Exercise goal
Substitute "date collected" for "collection date" throughout the rows below and write them out again with nothing else altered, omitting the pictures.
######
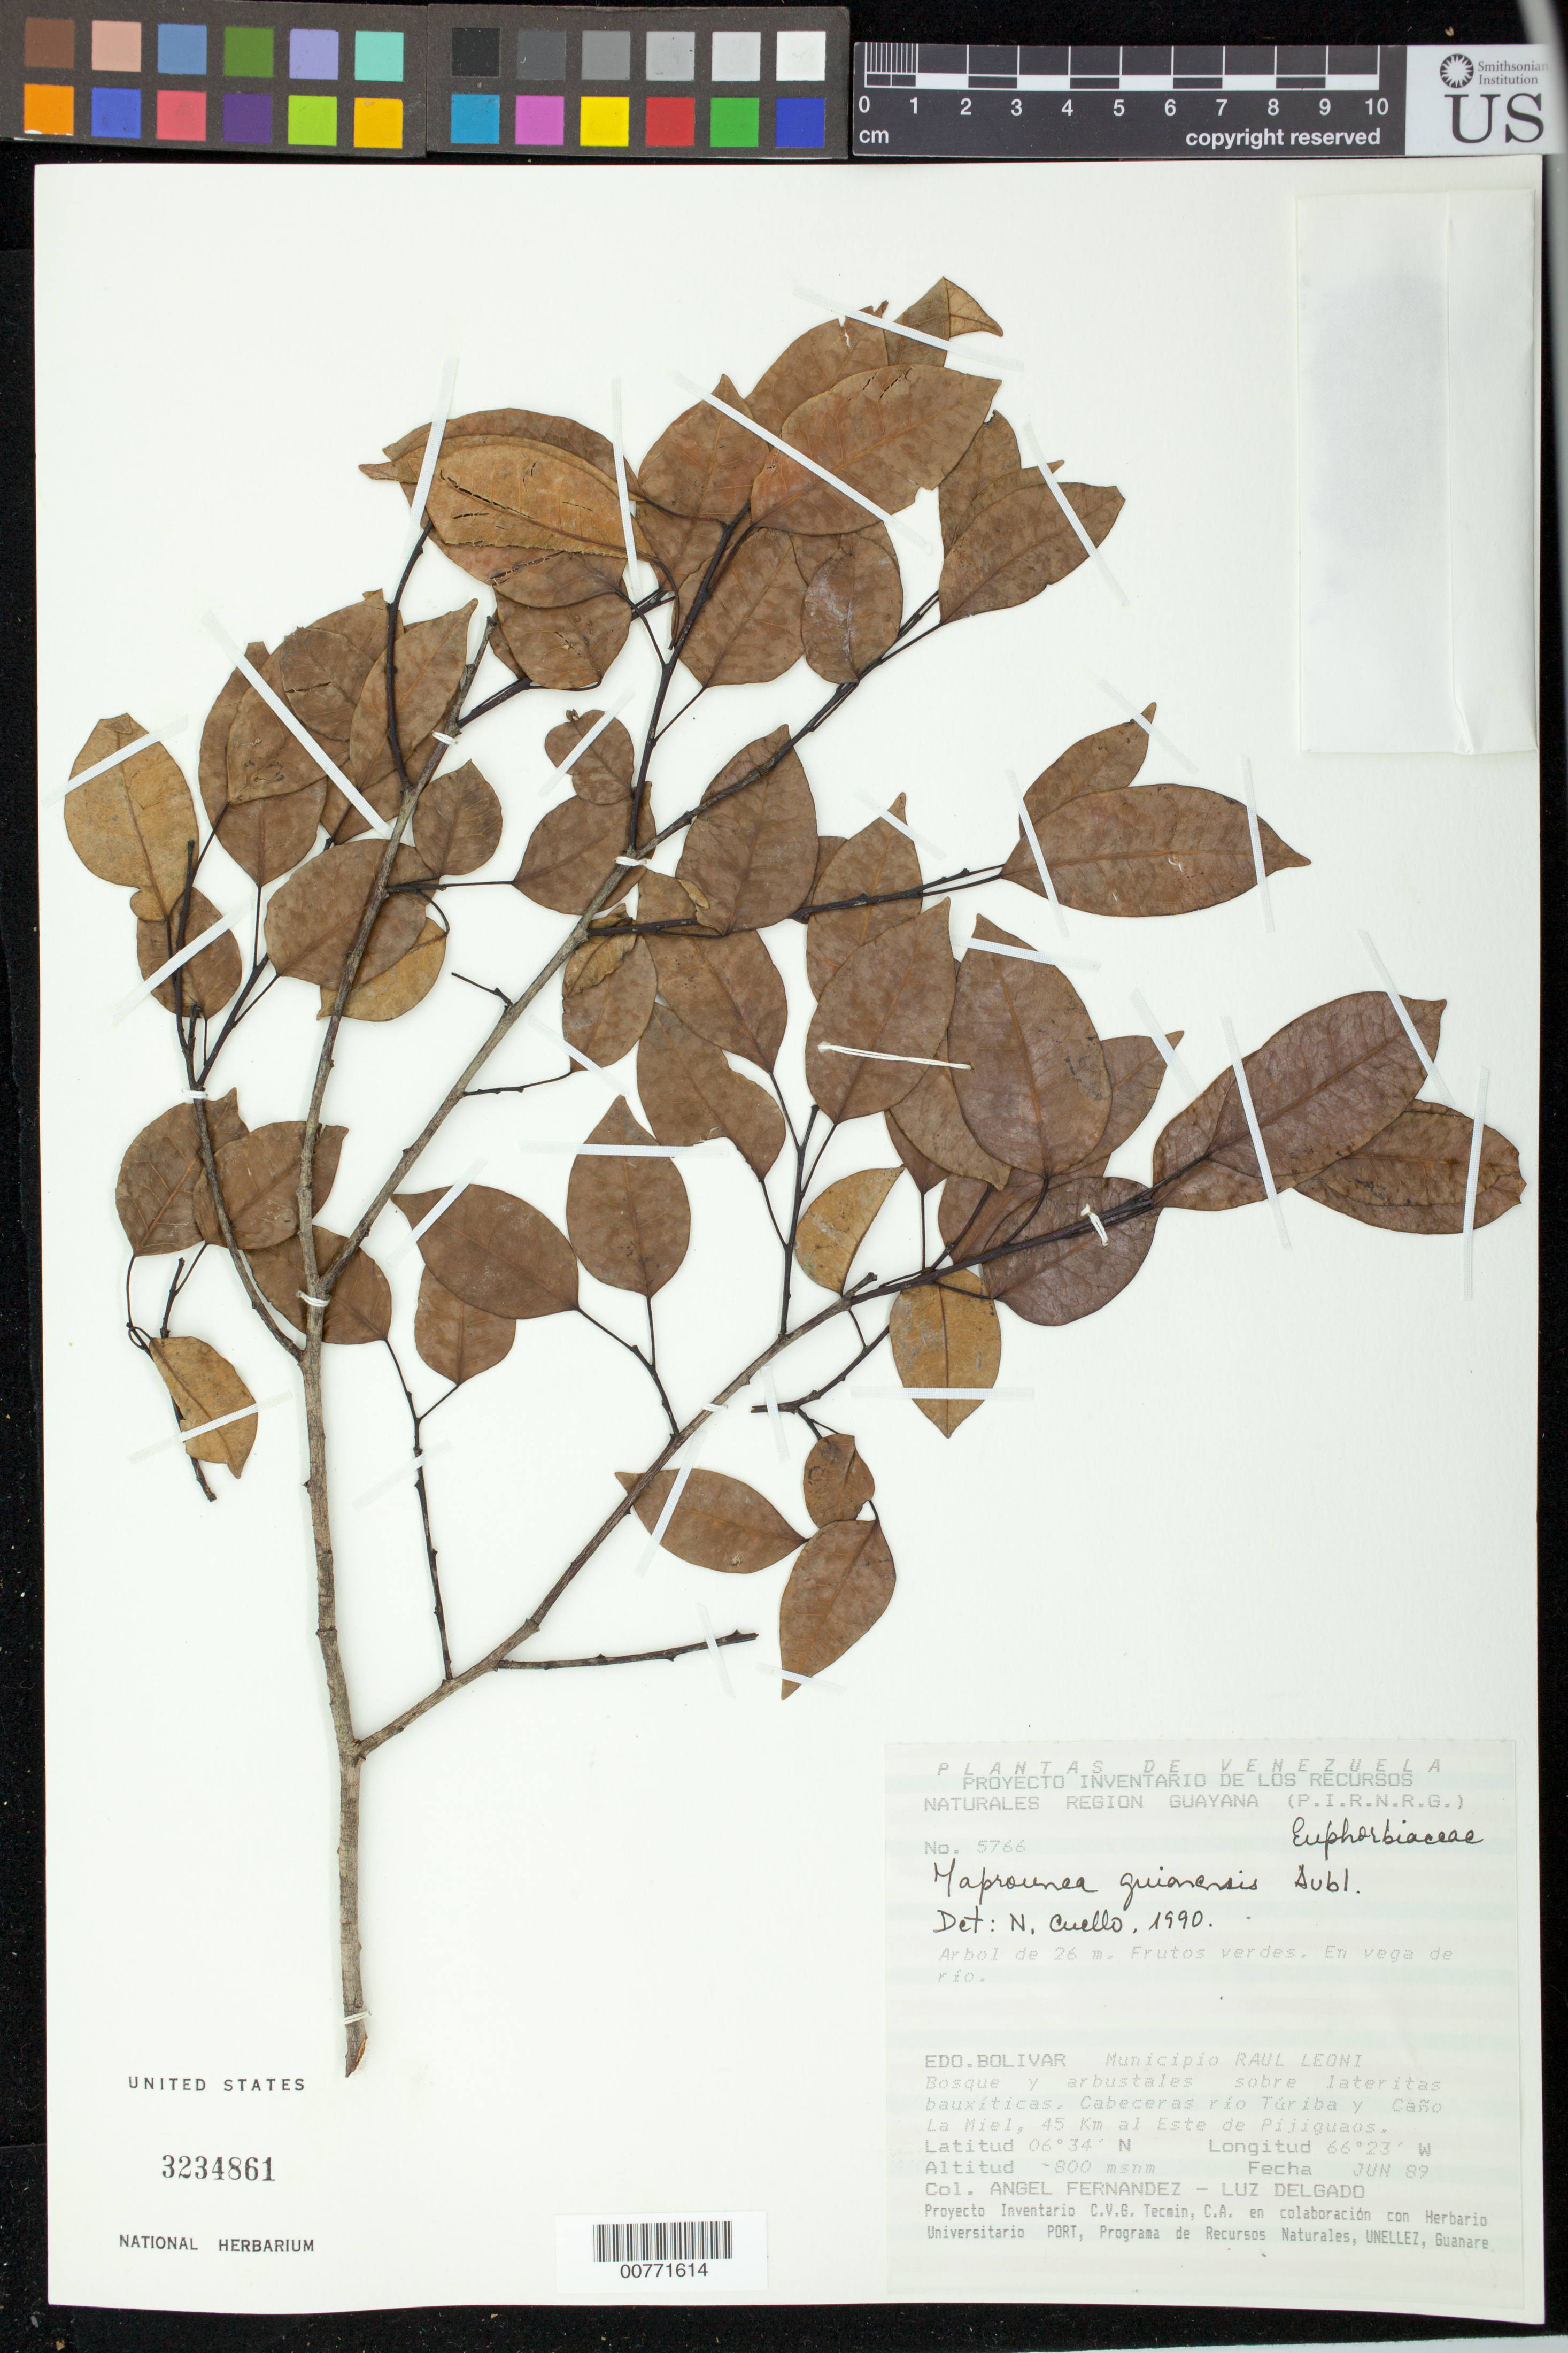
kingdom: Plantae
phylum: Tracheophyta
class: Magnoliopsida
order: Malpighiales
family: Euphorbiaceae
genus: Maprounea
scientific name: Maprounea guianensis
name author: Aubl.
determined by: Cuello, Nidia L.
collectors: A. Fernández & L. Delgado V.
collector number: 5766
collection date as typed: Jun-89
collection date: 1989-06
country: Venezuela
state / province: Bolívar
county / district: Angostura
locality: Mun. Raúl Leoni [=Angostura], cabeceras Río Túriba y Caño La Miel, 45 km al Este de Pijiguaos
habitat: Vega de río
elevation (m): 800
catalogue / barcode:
######
Answer
kingdom: Plantae
phylum: Tracheophyta
class: Magnoliopsida
order: Malpighiales
family: Euphorbiaceae
genus: Maprounea
scientific name: Maprounea guianensis
name author: Aubl.
determined by: Cuello, Nidia L.
collectors: A. Fernández & L. Delgado V.
collector number: 5766
date collected as typed: Jun-89
date collected: 1989-06
country: Venezuela
state / province: Bolívar
county / district: Angostura
locality: Mun. Raúl Leoni [=Angostura], cabeceras Río Túriba y Caño La Miel, 45 km al Este de Pijiguaos
habitat: Vega de río
elevation (m): 800
catalogue / barcode:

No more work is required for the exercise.